Copy the following records line for line, without changing any wording, spelling, or punctuation.

* Information shown:
— Start —

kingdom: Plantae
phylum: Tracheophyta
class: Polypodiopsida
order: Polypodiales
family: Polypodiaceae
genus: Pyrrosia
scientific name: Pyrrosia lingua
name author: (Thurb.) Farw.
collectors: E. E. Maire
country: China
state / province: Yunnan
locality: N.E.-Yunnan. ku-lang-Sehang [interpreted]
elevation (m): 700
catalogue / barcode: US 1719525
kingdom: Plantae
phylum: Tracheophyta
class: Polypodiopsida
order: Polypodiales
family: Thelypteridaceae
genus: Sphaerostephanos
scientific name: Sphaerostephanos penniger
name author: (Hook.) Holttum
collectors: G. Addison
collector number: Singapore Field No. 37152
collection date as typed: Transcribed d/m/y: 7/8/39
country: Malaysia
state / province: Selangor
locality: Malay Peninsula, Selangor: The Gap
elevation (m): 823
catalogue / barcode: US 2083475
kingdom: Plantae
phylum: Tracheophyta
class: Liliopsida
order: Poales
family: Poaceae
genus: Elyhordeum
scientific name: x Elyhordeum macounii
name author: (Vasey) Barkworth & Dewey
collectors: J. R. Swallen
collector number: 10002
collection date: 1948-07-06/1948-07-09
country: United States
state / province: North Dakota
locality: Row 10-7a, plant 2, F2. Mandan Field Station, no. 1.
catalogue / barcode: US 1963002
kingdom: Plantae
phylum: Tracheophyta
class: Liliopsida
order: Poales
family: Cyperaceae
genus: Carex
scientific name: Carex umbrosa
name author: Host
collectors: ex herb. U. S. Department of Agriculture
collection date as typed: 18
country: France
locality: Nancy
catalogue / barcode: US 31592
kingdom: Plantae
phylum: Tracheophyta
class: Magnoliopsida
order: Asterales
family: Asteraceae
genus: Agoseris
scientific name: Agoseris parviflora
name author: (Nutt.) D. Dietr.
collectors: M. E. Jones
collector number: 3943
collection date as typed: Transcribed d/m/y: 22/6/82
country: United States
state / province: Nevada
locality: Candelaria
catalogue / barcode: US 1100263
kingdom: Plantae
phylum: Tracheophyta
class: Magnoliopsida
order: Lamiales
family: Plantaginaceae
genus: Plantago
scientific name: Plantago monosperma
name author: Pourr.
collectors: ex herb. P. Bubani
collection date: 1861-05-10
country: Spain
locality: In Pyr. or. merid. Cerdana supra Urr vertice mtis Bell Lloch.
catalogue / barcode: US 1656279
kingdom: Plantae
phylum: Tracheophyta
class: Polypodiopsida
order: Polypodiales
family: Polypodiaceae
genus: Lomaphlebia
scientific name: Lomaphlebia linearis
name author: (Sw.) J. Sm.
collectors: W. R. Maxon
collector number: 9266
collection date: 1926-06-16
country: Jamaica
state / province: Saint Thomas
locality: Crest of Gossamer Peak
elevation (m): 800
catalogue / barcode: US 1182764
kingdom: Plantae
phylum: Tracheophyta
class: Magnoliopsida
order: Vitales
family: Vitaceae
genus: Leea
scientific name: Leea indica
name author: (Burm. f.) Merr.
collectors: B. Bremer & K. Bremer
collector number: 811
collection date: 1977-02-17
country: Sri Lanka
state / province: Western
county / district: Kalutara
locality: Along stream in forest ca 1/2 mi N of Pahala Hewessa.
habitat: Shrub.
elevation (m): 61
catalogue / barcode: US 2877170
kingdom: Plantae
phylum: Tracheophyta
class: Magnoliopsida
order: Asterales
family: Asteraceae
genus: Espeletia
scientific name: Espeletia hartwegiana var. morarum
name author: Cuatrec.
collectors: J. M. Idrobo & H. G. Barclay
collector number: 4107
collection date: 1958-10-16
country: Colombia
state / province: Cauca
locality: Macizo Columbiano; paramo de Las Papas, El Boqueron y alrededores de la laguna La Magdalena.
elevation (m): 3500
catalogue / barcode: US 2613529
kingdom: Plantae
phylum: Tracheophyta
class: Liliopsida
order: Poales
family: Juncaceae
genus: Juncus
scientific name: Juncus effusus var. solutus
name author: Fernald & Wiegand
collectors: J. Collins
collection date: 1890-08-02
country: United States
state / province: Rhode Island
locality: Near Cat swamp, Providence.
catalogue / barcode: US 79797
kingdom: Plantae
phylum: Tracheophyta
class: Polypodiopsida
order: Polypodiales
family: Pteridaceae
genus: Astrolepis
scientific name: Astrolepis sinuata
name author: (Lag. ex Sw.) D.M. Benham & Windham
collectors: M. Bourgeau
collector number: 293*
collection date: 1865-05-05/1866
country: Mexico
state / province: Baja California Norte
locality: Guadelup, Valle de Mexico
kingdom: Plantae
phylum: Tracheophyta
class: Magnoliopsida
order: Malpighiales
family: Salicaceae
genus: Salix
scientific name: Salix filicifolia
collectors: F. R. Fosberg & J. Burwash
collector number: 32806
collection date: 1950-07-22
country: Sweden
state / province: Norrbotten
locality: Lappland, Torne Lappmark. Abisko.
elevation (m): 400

— End —

* Result of this task:
kingdom: Plantae
phylum: Tracheophyta
class: Polypodiopsida
order: Polypodiales
family: Polypodiaceae
genus: Pyrrosia
scientific name: Pyrrosia lingua
name author: (Thurb.) Farw.
collectors: E. E. Maire
country: China
state / province: Yunnan
locality: N.E.-Yunnan. ku-lang-Sehang [interpreted]
elevation (m): 700
catalogue / barcode: US 1719525
kingdom: Plantae
phylum: Tracheophyta
class: Polypodiopsida
order: Polypodiales
family: Thelypteridaceae
genus: Sphaerostephanos
scientific name: Sphaerostephanos penniger
name author: (Hook.) Holttum
collectors: G. Addison
collector number: Singapore Field No. 37152
collection date as typed: Transcribed d/m/y: 7/8/39
country: Malaysia
state / province: Selangor
locality: Malay Peninsula, Selangor: The Gap
elevation (m): 823
catalogue / barcode: US 2083475
kingdom: Plantae
phylum: Tracheophyta
class: Liliopsida
order: Poales
family: Poaceae
genus: Elyhordeum
scientific name: x Elyhordeum macounii
name author: (Vasey) Barkworth & Dewey
collectors: J. R. Swallen
collector number: 10002
collection date: 1948-07-06/1948-07-09
country: United States
state / province: North Dakota
locality: Row 10-7a, plant 2, F2. Mandan Field Station, no. 1.
catalogue / barcode: US 1963002
kingdom: Plantae
phylum: Tracheophyta
class: Liliopsida
order: Poales
family: Cyperaceae
genus: Carex
scientific name: Carex umbrosa
name author: Host
collectors: ex herb. U. S. Department of Agriculture
collection date as typed: 18
country: France
locality: Nancy
catalogue / barcode: US 31592
kingdom: Plantae
phylum: Tracheophyta
class: Magnoliopsida
order: Asterales
family: Asteraceae
genus: Agoseris
scientific name: Agoseris parviflora
name author: (Nutt.) D. Dietr.
collectors: M. E. Jones
collector number: 3943
collection date as typed: Transcribed d/m/y: 22/6/82
country: United States
state / province: Nevada
locality: Candelaria
catalogue / barcode: US 1100263
kingdom: Plantae
phylum: Tracheophyta
class: Magnoliopsida
order: Lamiales
family: Plantaginaceae
genus: Plantago
scientific name: Plantago monosperma
name author: Pourr.
collectors: ex herb. P. Bubani
collection date: 1861-05-10
country: Spain
locality: In Pyr. or. merid. Cerdana supra Urr vertice mtis Bell Lloch.
catalogue / barcode: US 1656279
kingdom: Plantae
phylum: Tracheophyta
class: Polypodiopsida
order: Polypodiales
family: Polypodiaceae
genus: Lomaphlebia
scientific name: Lomaphlebia linearis
name author: (Sw.) J. Sm.
collectors: W. R. Maxon
collector number: 9266
collection date: 1926-06-16
country: Jamaica
state / province: Saint Thomas
locality: Crest of Gossamer Peak
elevation (m): 800
catalogue / barcode: US 1182764
kingdom: Plantae
phylum: Tracheophyta
class: Magnoliopsida
order: Vitales
family: Vitaceae
genus: Leea
scientific name: Leea indica
name author: (Burm. f.) Merr.
collectors: B. Bremer & K. Bremer
collector number: 811
collection date: 1977-02-17
country: Sri Lanka
state / province: Western
county / district: Kalutara
locality: Along stream in forest ca 1/2 mi N of Pahala Hewessa.
habitat: Shrub.
elevation (m): 61
catalogue / barcode: US 2877170
kingdom: Plantae
phylum: Tracheophyta
class: Magnoliopsida
order: Asterales
family: Asteraceae
genus: Espeletia
scientific name: Espeletia hartwegiana var. morarum
name author: Cuatrec.
collectors: J. M. Idrobo & H. G. Barclay
collector number: 4107
collection date: 1958-10-16
country: Colombia
state / province: Cauca
locality: Macizo Columbiano; paramo de Las Papas, El Boqueron y alrededores de la laguna La Magdalena.
elevation (m): 3500
catalogue / barcode: US 2613529
kingdom: Plantae
phylum: Tracheophyta
class: Liliopsida
order: Poales
family: Juncaceae
genus: Juncus
scientific name: Juncus effusus var. solutus
name author: Fernald & Wiegand
collectors: J. Collins
collection date: 1890-08-02
country: United States
state / province: Rhode Island
locality: Near Cat swamp, Providence.
catalogue / barcode: US 79797
kingdom: Plantae
phylum: Tracheophyta
class: Polypodiopsida
order: Polypodiales
family: Pteridaceae
genus: Astrolepis
scientific name: Astrolepis sinuata
name author: (Lag. ex Sw.) D.M. Benham & Windham
collectors: M. Bourgeau
collector number: 293*
collection date: 1865-05-05/1866
country: Mexico
state / province: Baja California Norte
locality: Guadelup, Valle de Mexico
kingdom: Plantae
phylum: Tracheophyta
class: Magnoliopsida
order: Malpighiales
family: Salicaceae
genus: Salix
scientific name: Salix filicifolia
collectors: F. R. Fosberg & J. Burwash
collector number: 32806
collection date: 1950-07-22
country: Sweden
state / province: Norrbotten
locality: Lappland, Torne Lappmark. Abisko.
elevation (m): 400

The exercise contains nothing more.